What you will do> Transcribe only the lines of the listing below from the one holding "Bulevar Franca Lehara" through the one holding "Fax: +387 33 590 579", inclusive, without any change.

Available data>
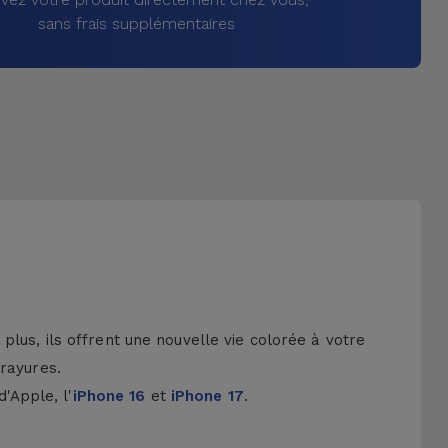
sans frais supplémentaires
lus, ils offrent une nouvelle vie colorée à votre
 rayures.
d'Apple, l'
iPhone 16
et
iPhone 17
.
* * *
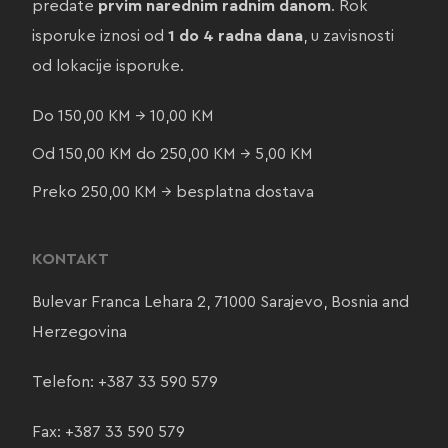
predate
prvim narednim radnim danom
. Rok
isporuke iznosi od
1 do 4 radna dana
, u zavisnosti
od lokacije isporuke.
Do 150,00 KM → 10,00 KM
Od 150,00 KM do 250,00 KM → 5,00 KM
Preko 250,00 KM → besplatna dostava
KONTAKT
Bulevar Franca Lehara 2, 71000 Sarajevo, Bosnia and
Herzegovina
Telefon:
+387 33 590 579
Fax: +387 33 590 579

Solved problem>
Bulevar Franca Lehara 2, 71000 Sarajevo, Bosnia and
Herzegovina
Telefon:
+387 33 590 579
Fax: +387 33 590 579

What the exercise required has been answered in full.